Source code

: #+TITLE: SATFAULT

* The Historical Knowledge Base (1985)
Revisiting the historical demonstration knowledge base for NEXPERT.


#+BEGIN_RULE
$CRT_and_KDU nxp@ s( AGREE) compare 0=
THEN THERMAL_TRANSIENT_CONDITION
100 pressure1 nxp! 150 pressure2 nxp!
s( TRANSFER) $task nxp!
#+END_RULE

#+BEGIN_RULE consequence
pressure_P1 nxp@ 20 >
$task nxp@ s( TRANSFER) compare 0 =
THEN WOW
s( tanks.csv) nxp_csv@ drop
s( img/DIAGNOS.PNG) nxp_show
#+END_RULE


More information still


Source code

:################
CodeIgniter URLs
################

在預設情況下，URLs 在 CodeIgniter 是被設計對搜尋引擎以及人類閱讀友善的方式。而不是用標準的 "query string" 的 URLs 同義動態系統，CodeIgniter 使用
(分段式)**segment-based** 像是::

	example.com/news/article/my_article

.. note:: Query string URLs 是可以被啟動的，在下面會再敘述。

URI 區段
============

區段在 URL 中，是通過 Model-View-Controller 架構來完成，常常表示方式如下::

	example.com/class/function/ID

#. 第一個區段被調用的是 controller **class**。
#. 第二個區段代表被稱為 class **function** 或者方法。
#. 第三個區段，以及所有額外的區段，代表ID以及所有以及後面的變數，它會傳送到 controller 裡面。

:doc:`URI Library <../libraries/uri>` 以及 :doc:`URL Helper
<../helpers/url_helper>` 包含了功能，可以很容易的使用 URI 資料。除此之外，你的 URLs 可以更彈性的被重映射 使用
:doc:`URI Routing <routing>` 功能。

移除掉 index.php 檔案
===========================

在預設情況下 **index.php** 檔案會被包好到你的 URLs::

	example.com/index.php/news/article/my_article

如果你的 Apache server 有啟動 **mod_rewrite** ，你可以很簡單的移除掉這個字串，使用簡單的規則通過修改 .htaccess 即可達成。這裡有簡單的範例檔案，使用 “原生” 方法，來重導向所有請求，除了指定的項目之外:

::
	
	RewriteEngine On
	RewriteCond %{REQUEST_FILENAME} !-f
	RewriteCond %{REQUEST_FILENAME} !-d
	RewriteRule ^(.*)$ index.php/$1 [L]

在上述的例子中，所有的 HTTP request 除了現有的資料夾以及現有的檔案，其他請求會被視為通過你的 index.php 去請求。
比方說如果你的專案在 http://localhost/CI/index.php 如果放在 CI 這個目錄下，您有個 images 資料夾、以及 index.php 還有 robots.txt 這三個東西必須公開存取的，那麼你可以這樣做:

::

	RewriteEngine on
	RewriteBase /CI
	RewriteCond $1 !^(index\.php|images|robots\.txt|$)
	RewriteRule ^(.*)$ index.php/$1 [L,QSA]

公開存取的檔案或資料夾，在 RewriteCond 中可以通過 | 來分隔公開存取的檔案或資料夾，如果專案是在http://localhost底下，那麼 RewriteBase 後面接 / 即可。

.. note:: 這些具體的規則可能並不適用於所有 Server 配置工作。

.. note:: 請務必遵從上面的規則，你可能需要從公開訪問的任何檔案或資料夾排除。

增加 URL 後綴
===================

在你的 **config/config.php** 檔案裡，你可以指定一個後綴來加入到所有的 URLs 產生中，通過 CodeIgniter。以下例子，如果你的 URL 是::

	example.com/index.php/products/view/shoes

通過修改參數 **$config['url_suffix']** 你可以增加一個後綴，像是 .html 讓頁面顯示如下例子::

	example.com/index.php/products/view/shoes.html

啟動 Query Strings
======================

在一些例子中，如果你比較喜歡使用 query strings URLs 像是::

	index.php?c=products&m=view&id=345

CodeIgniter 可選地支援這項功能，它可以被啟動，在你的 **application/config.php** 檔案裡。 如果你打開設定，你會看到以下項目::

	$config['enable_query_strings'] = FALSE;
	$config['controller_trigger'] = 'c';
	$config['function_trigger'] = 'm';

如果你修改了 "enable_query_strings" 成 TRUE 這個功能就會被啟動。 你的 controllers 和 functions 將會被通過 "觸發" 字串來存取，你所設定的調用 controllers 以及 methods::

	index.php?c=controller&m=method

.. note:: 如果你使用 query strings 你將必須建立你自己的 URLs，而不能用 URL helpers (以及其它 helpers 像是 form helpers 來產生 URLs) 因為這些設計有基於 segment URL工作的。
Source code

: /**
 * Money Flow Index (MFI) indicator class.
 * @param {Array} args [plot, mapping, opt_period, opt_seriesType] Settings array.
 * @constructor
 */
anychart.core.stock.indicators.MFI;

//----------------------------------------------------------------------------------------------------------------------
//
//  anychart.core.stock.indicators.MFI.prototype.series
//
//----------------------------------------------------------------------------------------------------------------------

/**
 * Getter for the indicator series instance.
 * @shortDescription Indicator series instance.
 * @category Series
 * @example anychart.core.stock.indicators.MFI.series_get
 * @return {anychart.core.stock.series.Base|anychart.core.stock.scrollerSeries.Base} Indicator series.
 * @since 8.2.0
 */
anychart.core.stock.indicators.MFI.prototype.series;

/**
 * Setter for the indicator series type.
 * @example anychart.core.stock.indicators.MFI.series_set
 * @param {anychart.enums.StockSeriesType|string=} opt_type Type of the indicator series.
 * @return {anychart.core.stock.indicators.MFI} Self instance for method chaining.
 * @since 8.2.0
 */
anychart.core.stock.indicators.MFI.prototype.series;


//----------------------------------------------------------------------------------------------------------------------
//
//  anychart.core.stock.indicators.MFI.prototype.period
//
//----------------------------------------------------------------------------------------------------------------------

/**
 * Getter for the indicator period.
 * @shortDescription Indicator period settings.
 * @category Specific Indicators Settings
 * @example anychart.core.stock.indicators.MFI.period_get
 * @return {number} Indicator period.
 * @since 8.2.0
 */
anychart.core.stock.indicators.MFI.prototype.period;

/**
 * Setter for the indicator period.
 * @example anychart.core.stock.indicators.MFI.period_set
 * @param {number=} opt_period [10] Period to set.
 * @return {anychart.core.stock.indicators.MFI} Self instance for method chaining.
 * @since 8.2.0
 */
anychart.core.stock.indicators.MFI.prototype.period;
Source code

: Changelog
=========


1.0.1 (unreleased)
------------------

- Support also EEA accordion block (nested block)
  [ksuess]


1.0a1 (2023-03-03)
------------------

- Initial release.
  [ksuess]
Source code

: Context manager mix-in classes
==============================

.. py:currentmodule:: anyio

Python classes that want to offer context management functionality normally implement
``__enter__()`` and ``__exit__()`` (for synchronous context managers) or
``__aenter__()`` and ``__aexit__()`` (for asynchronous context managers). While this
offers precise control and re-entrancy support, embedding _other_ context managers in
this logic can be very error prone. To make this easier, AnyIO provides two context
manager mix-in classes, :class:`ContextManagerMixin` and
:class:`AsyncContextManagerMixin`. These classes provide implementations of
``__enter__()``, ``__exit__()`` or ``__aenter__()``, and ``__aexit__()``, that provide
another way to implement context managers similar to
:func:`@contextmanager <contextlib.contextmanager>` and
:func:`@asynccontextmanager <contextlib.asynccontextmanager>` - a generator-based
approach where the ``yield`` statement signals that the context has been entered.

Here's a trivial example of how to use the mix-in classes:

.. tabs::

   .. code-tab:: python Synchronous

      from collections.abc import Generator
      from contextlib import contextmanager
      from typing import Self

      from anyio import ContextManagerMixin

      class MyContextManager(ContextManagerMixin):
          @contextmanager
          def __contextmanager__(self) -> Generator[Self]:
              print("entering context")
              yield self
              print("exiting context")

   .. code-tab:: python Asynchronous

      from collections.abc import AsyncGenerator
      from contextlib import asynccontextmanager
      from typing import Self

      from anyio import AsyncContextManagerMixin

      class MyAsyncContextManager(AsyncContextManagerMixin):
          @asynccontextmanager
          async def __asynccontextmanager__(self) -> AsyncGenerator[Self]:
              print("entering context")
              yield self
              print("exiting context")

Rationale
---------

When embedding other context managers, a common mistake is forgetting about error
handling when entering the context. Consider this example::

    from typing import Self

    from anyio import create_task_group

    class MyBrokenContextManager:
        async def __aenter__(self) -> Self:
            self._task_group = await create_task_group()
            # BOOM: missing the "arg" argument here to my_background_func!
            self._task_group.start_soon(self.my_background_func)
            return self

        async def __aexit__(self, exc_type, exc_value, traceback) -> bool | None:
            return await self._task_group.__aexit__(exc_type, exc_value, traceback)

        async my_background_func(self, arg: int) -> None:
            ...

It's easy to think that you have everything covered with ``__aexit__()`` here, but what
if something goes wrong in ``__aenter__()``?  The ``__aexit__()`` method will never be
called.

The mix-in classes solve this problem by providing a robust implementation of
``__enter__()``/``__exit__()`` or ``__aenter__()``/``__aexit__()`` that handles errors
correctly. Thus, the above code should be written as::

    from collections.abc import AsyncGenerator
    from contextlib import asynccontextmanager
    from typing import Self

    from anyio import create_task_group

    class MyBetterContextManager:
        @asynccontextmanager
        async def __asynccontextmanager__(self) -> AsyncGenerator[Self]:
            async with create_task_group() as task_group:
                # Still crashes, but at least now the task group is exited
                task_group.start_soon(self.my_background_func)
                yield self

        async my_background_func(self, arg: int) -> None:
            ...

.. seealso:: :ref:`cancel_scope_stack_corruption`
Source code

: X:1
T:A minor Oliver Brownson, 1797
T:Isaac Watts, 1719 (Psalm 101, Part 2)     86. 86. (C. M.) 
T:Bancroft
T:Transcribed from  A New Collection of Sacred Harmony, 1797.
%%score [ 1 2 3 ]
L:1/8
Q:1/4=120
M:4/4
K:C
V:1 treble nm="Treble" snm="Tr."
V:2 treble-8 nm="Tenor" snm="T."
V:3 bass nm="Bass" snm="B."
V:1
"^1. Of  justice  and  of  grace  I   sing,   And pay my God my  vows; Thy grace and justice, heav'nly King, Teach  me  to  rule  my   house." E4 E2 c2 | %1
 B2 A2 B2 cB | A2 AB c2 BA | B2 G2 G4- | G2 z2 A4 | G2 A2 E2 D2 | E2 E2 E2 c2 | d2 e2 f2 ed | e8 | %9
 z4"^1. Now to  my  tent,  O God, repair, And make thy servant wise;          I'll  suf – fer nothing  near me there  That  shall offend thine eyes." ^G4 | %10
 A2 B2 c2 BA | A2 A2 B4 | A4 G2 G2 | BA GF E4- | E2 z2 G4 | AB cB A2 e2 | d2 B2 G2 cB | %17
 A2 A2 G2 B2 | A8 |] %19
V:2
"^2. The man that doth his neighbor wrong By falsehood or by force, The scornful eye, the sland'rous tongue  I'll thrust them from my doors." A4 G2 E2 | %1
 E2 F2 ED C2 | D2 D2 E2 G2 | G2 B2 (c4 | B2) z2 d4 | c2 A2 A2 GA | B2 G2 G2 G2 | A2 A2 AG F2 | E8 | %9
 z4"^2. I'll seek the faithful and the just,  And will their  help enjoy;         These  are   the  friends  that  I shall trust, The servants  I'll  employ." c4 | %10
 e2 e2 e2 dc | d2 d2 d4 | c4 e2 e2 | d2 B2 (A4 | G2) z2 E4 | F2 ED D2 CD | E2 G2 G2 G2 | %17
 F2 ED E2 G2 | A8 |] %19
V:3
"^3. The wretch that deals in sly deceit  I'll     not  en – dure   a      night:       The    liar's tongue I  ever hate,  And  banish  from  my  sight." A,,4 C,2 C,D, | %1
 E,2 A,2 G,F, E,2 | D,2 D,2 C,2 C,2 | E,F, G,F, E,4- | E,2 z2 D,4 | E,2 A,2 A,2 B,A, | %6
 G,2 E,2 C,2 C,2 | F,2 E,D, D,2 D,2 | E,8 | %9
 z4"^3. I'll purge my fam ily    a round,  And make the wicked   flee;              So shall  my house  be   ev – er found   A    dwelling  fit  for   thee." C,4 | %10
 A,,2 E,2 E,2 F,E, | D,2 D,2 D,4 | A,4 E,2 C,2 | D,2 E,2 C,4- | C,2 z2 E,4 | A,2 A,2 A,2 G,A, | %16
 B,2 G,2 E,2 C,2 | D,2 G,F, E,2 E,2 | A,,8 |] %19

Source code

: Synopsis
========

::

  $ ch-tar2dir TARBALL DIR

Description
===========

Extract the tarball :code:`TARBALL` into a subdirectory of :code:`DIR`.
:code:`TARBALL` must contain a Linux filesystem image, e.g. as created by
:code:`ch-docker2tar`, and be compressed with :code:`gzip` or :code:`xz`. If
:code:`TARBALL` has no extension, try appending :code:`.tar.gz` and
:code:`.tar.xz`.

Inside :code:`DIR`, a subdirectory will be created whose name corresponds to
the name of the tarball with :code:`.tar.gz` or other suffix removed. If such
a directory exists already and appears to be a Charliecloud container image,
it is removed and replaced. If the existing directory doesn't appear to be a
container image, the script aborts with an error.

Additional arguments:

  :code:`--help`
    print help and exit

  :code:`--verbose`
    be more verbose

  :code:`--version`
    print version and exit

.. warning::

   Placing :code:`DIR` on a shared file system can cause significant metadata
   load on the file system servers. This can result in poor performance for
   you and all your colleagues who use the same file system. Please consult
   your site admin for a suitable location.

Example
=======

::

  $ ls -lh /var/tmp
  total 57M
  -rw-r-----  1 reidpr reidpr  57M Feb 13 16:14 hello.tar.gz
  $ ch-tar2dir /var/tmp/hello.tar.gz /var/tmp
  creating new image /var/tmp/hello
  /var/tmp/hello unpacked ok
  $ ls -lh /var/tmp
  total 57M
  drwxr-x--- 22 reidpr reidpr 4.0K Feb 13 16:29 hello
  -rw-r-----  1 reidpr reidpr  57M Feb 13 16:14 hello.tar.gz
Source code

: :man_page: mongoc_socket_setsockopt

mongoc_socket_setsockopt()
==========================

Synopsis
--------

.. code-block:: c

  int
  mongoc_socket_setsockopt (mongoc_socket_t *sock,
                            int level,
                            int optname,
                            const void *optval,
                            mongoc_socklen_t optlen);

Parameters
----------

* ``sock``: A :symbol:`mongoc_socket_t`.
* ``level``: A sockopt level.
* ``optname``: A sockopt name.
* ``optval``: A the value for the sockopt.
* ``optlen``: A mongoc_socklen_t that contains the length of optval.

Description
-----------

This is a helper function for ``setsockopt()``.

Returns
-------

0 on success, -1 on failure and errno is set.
-------------------------
■ **Your goal**
Wherever the string "html" turns up in the material, copy the whole line.

■ **Problem solution**
通過修改參數 **$config['url_suffix']** 你可以增加一個後綴，像是 .html 讓頁面顯示如下例子::
	example.com/index.php/products/view/shoes.html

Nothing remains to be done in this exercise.